“There’s a million people that sell what you sell … what else do you offer?” asks Vincent Carey, founder of Madison-based freight brokerage company Triple Double Logistics (TDL). As the company name implies with its basketball allusion, TDL’s mission is predicated on what Carey calls “filling the stat sheet” with reliable freight transportation.
Carey discusses the imperative of this kind of branding for businesses like TDL, which connects local companies with trucking solutions. “So much of logistics is done through phone calls, through emails, and we want to build these real, genuine relationships with companies … Logistics companies, we’re middlemen. Freight brokerages, we’re middlemen, so if you don’t have a great, established relationship with people, then your product is not what you advertise it to be.
“People think that having relationships with customers is the only piece because that’s who’s giving them the [truck] load,” Carey adds, “but I feel like having that relationship with the truck driver and trucking company is just as important.”
Carey founded TDL in 2021 after previous work in the trucking industry and the sale of his former business, Triple Double Trucking. He came into trucking knowing what he wanted to do, learned more about logistics, and began to understand more about the changes he could bring to the industry.
TDL is breaking new ground as one of the only non-asset-based, Disadvantaged Business Enterprise (DBE)- and Minority Business Enterprise (MBE)-certified companies in Wisconsin. Among its current clients are UW Provision, Coated Metals Group, Midwestern BioAg, and Future Foam. “Companies are looking for minority-owned businesses to do business with,” Carey notes.
Carey is also actively pursuing multiple government contracts.

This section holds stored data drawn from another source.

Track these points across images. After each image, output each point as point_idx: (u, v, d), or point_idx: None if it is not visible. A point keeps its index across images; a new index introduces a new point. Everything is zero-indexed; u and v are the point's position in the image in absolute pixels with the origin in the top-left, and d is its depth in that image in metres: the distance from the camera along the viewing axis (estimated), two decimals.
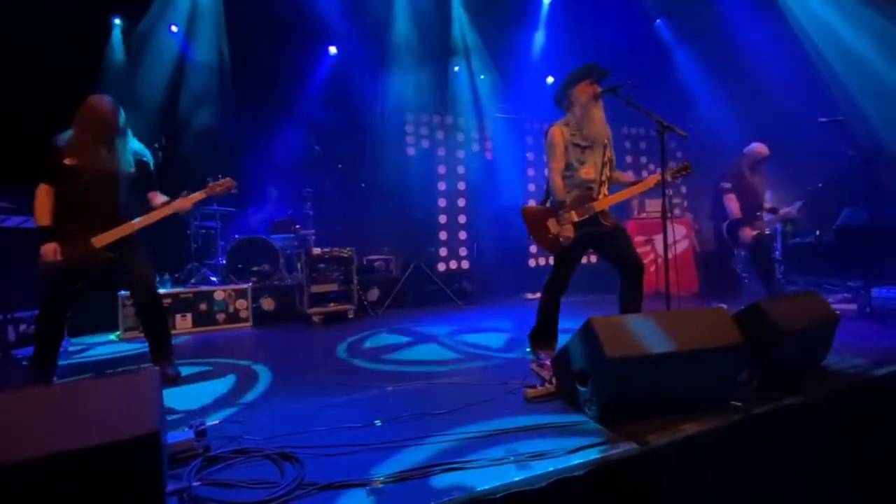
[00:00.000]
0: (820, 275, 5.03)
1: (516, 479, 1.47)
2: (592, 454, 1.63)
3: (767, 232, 4.40)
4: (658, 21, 7.45)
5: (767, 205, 4.41)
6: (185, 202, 2.80)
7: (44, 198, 2.58)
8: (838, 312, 2.52)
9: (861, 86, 5.83)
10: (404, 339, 3.85)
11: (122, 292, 4.21)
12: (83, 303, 2.98)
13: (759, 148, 4.35)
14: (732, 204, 4.27)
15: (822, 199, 5.64)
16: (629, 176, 2.98)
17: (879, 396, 2.32)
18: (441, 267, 6.15)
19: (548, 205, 2.85)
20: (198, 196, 2.85)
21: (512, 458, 1.60)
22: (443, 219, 6.25)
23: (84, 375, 3.14)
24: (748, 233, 4.21)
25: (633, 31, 6.96)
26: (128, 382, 1.30)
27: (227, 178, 2.97)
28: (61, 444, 1.06)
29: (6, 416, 1.08)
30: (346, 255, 4.98)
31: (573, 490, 1.53)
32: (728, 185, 4.32)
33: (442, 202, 6.26)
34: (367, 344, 3.74)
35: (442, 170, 6.27)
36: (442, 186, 6.26)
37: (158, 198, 2.84)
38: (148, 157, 2.88)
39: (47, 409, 1.13)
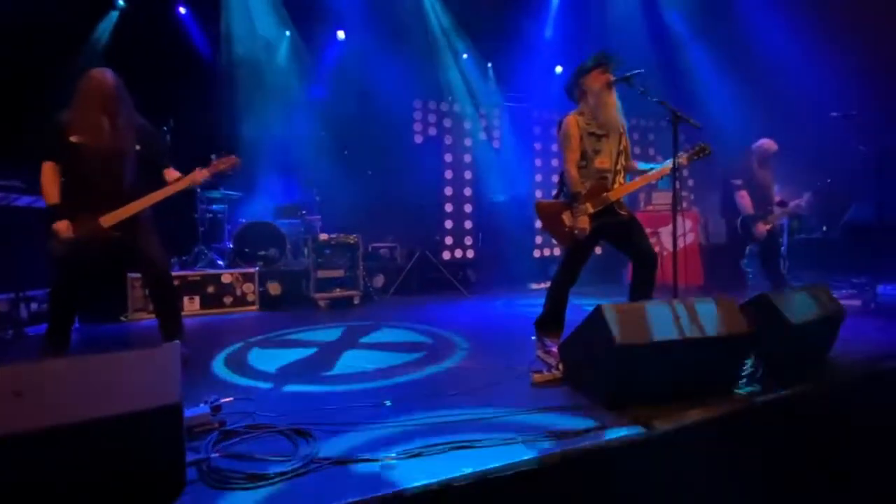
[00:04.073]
0: (826, 270, 5.03)
1: (525, 458, 1.51)
2: (599, 437, 1.66)
3: (776, 224, 4.41)
4: (670, 12, 7.35)
5: (777, 198, 4.42)
6: (195, 176, 2.76)
7: (51, 176, 2.55)
8: (844, 307, 2.53)
9: (871, 81, 5.76)
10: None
11: (132, 273, 4.25)
12: (92, 283, 3.01)
13: (767, 143, 4.37)
14: (745, 200, 4.29)
15: (830, 195, 5.62)
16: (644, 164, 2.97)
17: (882, 389, 2.35)
18: (446, 255, 6.16)
19: (561, 198, 2.84)
20: (205, 172, 2.81)
21: (521, 439, 1.64)
22: (449, 207, 6.25)
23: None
24: (762, 228, 4.23)
25: (644, 21, 6.89)
26: (150, 356, 1.33)
27: (232, 155, 2.90)
28: (91, 412, 1.10)
29: (37, 384, 1.12)
30: (352, 242, 5.00)
31: (581, 471, 1.57)
32: (739, 182, 4.34)
33: (448, 190, 6.25)
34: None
35: (449, 158, 6.25)
36: (448, 175, 6.25)
37: (174, 174, 2.79)
38: (155, 132, 2.85)
39: (75, 379, 1.17)
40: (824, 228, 5.72)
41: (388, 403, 2.01)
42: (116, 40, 5.57)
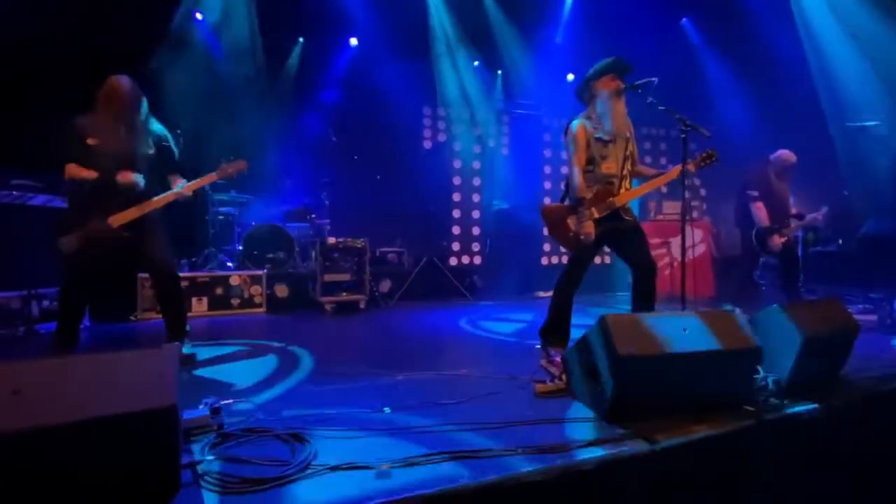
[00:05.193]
0: (841, 284, 4.92)
1: (525, 470, 1.48)
2: (601, 451, 1.62)
3: (791, 237, 4.33)
4: (683, 20, 7.31)
5: (793, 211, 4.33)
6: (202, 182, 2.86)
7: (75, 168, 2.59)
8: (859, 322, 2.46)
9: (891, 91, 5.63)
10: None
11: (142, 273, 4.30)
12: (103, 282, 3.04)
13: (785, 155, 4.29)
14: (761, 212, 4.21)
15: (847, 208, 5.50)
16: (651, 170, 2.94)
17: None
18: (453, 261, 6.14)
19: (567, 202, 2.82)
20: (210, 178, 2.90)
21: (520, 451, 1.60)
22: (456, 213, 6.24)
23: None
24: (778, 240, 4.15)
25: (657, 29, 6.84)
26: (148, 357, 1.33)
27: (240, 160, 2.98)
28: (85, 412, 1.10)
29: (34, 383, 1.12)
30: (359, 246, 5.01)
31: (581, 485, 1.53)
32: (755, 193, 4.25)
33: (456, 197, 6.24)
34: None
35: (457, 164, 6.25)
36: (457, 181, 6.24)
37: (178, 181, 2.87)
38: (170, 140, 2.92)
39: (71, 378, 1.17)
40: (840, 241, 5.60)
41: (387, 410, 1.99)
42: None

Despite its unique industry positioning, however, Carey says getting TDL on its feet has been a learning process, especially without outside financial backing to support its launch. He says it’s been a “hustle,” with “people taking leaps of faith,” but the company’s annual growth is evidence that it’s all paying off.
“Our first year, 2021, we [grossed] no money,” he notes. “Year two, we [grossed] about $1,475 total, and year three, we [grossed] about $83,000. This year, if nothing changes, we’ll make close to $130,000, but a lot will change.”
What could change? Carey says that with the company’s recent MBE-certification and the potential to lock down government contracts, “we could easily surpass $1 million.”
With TDL’s financial growth comes anticipated expansion — job creation within the community. Carey says it’s an opportunity to make success accessible in the form of high-paying work. “Logistics is a lucrative market, and anybody can do it with the right training and a pure heart. So, what we eventually want to do is build something that we can bring people into, where you don’t necessarily need a college degree … you’ve just got to come in willing to learn and [with] a drive to be better.
“That’s what I feel is so cool about it,” Carey adds. “We’ll be able to offer jobs — real, livable jobs.”
Beyond the tangible business benefits is another window for impact — paving the way for youth and others struggling with adversity. Carey wants to positively affect people who look like him and mentor them. “The journey has been so much trial and error,” he notes. “I understand so much more now.”